John Doran [writing in The Guardian]
29. Martin Bartlett -
Ankle On
(Arc Light Editions)
What these recordings show is a musician, and philosopher, who was ahead of his time. Sadly he died at a time when electronic music was starting to get recognition as a serious art form, not just a fad, and this might be the reason why Bartlett isn’t as well-known as his peers. Plus there isn’t a lot of his recordings, but what is available shows in inquisitive mind, with an innate understanding of melody and composition. With these albums we are being given vital recordings that will hopefully shine the spotlight on an underrated and long forgotten composer, producer and pioneer.
Nick Roseblade
28. upsammy -
Dekmantel Festival 2019
(Dekmantel)
Dekmantel’s main stage, at which Dutch DJ upsammy played this set, isn’t the most intimate of spaces which makes her steadfast commitment to playing the music she wants to play all the more admirable. In this case, that involved angular techstep, jungle and various IDM curios all put together and paced impeccably.
Christian Eede
27. UKAEA -
Threads Mix, 21 October 2019
(Threads)
When he's not assembling end time animist raves and possession cult rituals with a mass of musicians and performers, Dan Jones also performs strident techno as a solo producer, also under the UKAEA name. He can be found once a month testing battle weapons on Threads, a London community radio station in Tottenham.
John Doran
26. Batu -
Truancy Volume 240
(Truants)
Batu is a DJ very much at the top of his game right now, adept at playing various styles and tempos, as he evidenced in numerous sets around the world this year. This set for the Truants blog’s long-running mix series is an example of his wide-ranging ability as he fuses together all manner of tripped-out modern club sounds and psychedelic techno while crossing tempo boundaries with ease.
Christian Eede
25. Ernest Hood -
Neighborhoods
(Freedom To Spend)

### Requirement A:
Identify every line in the rows below that contains the string "major", treating uppercase and lowercase as different.

Data items
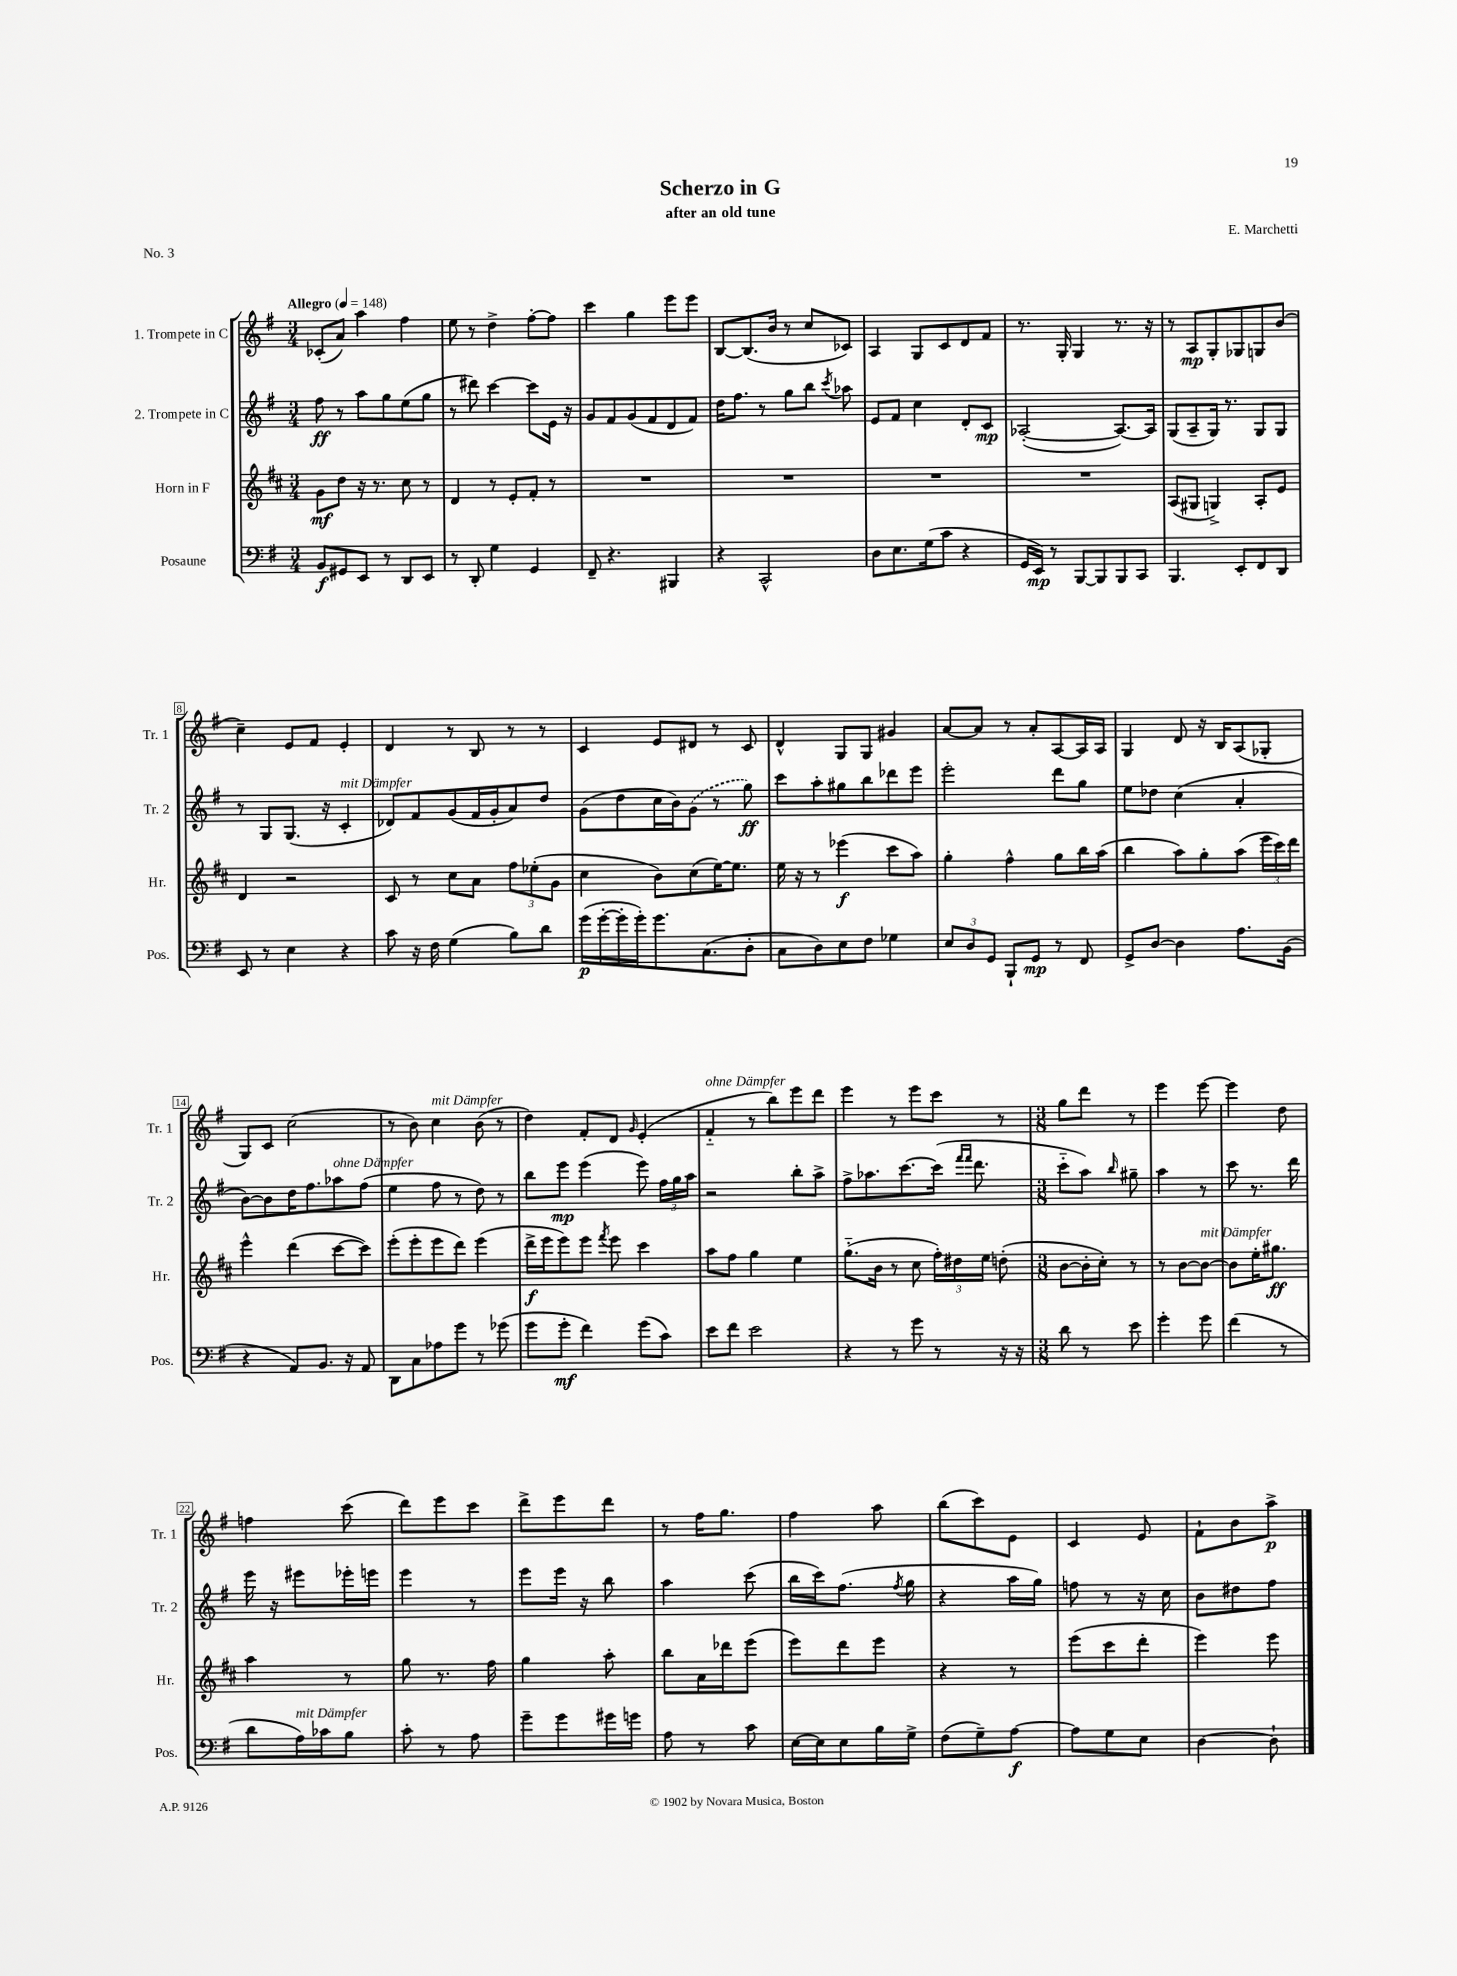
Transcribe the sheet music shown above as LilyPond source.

\header { title = "Scherzo in G" composer = "E. Marchetti" subtitle = "after an old tune" piece = "No. 3" }
<<
\new StaffGroup <<
\new Staff = "s0" \with { instrumentName = "1. Trompete in C" shortInstrumentName = "Tr. 1" } {
    \clef treble \key g \major \numericTimeSignature \time 3/4 \tempo "Allegro" 4 = 148
    \autoBeamOff ces'8[-.( a'8]) a''4 fis''4 |
    e''8 r8 d''4-> fis''8[~-. fis''8] |
    c'''4 g''4 e'''8[ e'''8] |
    b8[~ b8.( b'16] r8 c''8[ ces'8]) |
    a4 g8[ c'8 d'8 fis'8] |
    r8. g16-. g4 r8. r16 |
    r8 a8[\mp g8-. ges8 g8 b'8]( |
    c''4--) e'8[ fis'8] e'4-. |
    d'4 r8 b8 r8 r8 |
    c'4 e'8[ dis'8] r8 c'8 |
    d'4-^ g8[ g8] gis'4 |
    a'8[~ a'8] r8 a'8[-. a8~ a16 a16] |
    g4 d'8 r16 b16[ a8( ges8]-. |
    g8[) c'8] c''2( |
    r8 b'8) c''4^\markup { \italic "mit Dämpfer" } b'8( r8 |
    d''4) fis'8[-. d'8] \grace { g'16 } e'4-.( |
    fis'4-_^\markup { \italic "ohne Dämpfer" } r8 b''8[) e'''8 d'''8] |
    e'''4 r8 e'''8[ c'''8] r8 |
    \numericTimeSignature \time 3/8 g''8[ d'''8] r8 |
    e'''4 e'''8~ |
    e'''4 d''8 |
    f''4 c'''8( |
    d'''8[) e'''8 c'''8] |
    d'''8[-> e'''8 d'''8] |
    r8 fis''16[ g''8.] |
    fis''4 a''8 |
    b''8[( c'''8) e'8] |
    c'4 e'8 |
    fis'8[-! b'8 a''8]->\p \bar "|." |
}
\new Staff = "s1" \with { instrumentName = "2. Trompete in C" shortInstrumentName = "Tr. 2" } {
    \clef treble \key g \major \numericTimeSignature \time 3/4
    \autoBeamOff fis''8\ff r8 a''8[ g''8 e''8( g''8] |
    r8 dis'''8) c'''4~ c'''8[ e'16] r16 |
    g'8[ fis'8 g'8( fis'8 d'8 fis'8]) |
    d''16[ fis''8.] r8 g''8[ b''8] \acciaccatura { c'''8 } aes''8 |
    e'8[ fis'8] c''4 d'8[-. c'8]\mp |
    aes2~-.( aes8.[~) aes16] |
    g8[( a8-- g16]) r8. g8[ g8] |
    r8 g8[ g8.]( r16 c'4-.^\markup { \italic "mit Dämpfer" } |
    des'8[) fis'8 g'8( fis'16 g'16-. a'8) d''8] |
    g'8[( d''8 c''16 b'16) \once \slurDashed g'8]( r8 g''8\ff) |
    c'''8[ a''8-. gis''8 b''8 des'''8 e'''8] |
    e'''2-. d'''8[ g''8] |
    e''8[ des''8] c''4( a'4-. |
    b'8[~) b'8 d''16 fis''8. aes''8^\markup { \italic "ohne Dämpfer" } fis''8]( |
    e''4 fis''8 r8 d''8) r8 |
    b''8[ e'''8]\mp e'''4( e'''8) \tuplet 3/2 { fis''16[ g''16 a''16] } |
    r2 b''8[-. a''8]-> |
    fis''8[-> aes''8. c'''8.~ c'''16]( \grace { fis'''16[ fis'''16] } d'''8. |
    \numericTimeSignature \time 3/8 c'''8[-_ a''8]) \grace { b''16 } gis''8-- |
    a''4 r8 |
    c'''8 r8. d'''16 |
    e'''16 r16 eis'''8[ ees'''16-. e'''16] |
    e'''4 r8 |
    e'''8[ e'''16] r16 b''8 |
    a''4 c'''8( |
    b''16[ c'''16) fis''8.]( \acciaccatura { fis''8 } g''16 |
    r4 a''16[ g''16]) |
    f''8 r8 r16 c''16 |
    b'8[ dis''8 fis''8] \bar "|." |
}
\new Staff = "s2" \with { instrumentName = "Horn in F" shortInstrumentName = "Hr." } {
    \clef treble \key d \major \numericTimeSignature \time 3/4
    \autoBeamOff g'8[\mf d''8] r16 r8. cis''8 r8 |
    d'4 r8 e'8[-. fis'8]-. r8 |
    R2. |
    R2. |
    R2. |
    R2. |
    a8[( gis8] g4->) a8[-. e'8] |
    d'4 r2 |
    cis'8 r8 cis''8[ a'8] \tuplet 3/2 { fis''8[ ees''8-.( g'8] } |
    cis''4 b'8[) cis''8( e''16~) e''8.] |
    e''16 r16 r8 ees'''4\f( cis'''8[ a''8]) |
    g''4-. fis''4-^ g''8[ b''16 a''16]( |
    b''4 a''8[) g''8-. a''8]( \tuplet 3/2 { e'''16[ cis'''16) d'''16] } |
    e'''4-^ d'''4( cis'''8[~ cis'''8]) |
    e'''8[-.( e'''8-. e'''8 d'''8]) e'''4( |
    d'''16[->\f e'''16 e'''8) e'''8] \acciaccatura { fis'''8 } e'''8 cis'''4 |
    a''8[ fis''8] g''4 e''4 |
    g''8.[-_( b'16] r8 cis''8 \tuplet 3/2 { fis''16[-.) dis''16 e''16] } d''8-.( |
    \numericTimeSignature \time 3/8 b'8[~ b'16-. cis''16]-.) r8 |
    r8 b'8[~ b'8]~^\markup { \italic "mit Dämpfer" } |
    b'8[ e''16-. gis''8.]\ff |
    a''4 r8 |
    g''8 r8. fis''16 |
    g''4 a''8-. |
    b''8[ a'16 des'''16 e'''8]( |
    e'''8[) d'''8 e'''8] |
    r4 r8 |
    e'''8[( cis'''8 d'''8]-. |
    e'''4) e'''8 \bar "|." |
}
\new Staff = "s3" \with { instrumentName = "Posaune" shortInstrumentName = "Pos." } {
    \clef bass \key g \major \numericTimeSignature \time 3/4
    \autoBeamOff b,8[\f gis,8 e,8] r8 d,8[ e,8] |
    r8 d,8-. g4 g,4 |
    fis,8-- r4. bis,,4 |
    r4 c,2-^ |
    d8[ e8. g16( c'8] r4 |
    g,16[ e,16]\mp) r8 b,,8[~ b,,8 b,,8 c,8] |
    b,,4. e,8[-. fis,8 d,8] |
    e,8 r8 e4 r4 |
    c'8 r16 fis16 g4( b8[) d'8] |
    g'16[\p( g'16~-. g'16-. g'16-.) g'8. c8.( d8]-. |
    c8[ d8) e8 fis8] ges4 |
    \tuplet 3/2 { e8[ d8 g,8] } b,,8[-! g,8]\mp r8 fis,8 |
    g,8[-> d8]~ d4 a8.[ b,16]( |
    r4 a,8[) b,8.] r16 a,8 |
    d,8[ c8 aes8 g'8] r8 ges'8( |
    g'8[ g'8]-.\mf fis'4) g'8[( c'8]) |
    e'8[ fis'8] e'2 |
    r4 r8 g'8 r8 r16 r16 |
    \numericTimeSignature \time 3/8 d'8 r8 e'8 |
    g'4-. g'8 |
    fis'4( r8 |
    d'8[ a16^\markup { \italic "mit Dämpfer" }) ces'16 b8] |
    c'8-. r8 a8 |
    g'8[-- g'8 gis'16 g'16] |
    a8 r8 c'8 |
    e16[~ e16 e8 b16 g16]-> |
    fis8[( g8--) a8]~\f |
    a8[ g8 e8] |
    d4~ d8-! \bar "|." |
}
>>
>>
\layout { \context { \Score \override BarNumber.stencil = #(make-stencil-boxer 0.1 0.3 ly:text-interface::print) } }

### Requirement B:
Answer these questions from the music list:
(i) Which label released upsammy's Dekmantel Festival 2019 set?
(ii) On which London community radio station does Dan Jones perform once a month?
(iii) What number is Batu's entry in the list?

### Full answer A:
    \clef treble \key g \major \numericTimeSignature \time 3/4 \tempo "Allegro" 4 = 148
    \clef treble \key g \major \numericTimeSignature \time 3/4
    \clef treble \key d \major \numericTimeSignature \time 3/4
    \clef bass \key g \major \numericTimeSignature \time 3/4

### Full answer B:
(i) Dekmantel
(ii) Threads
(iii) 26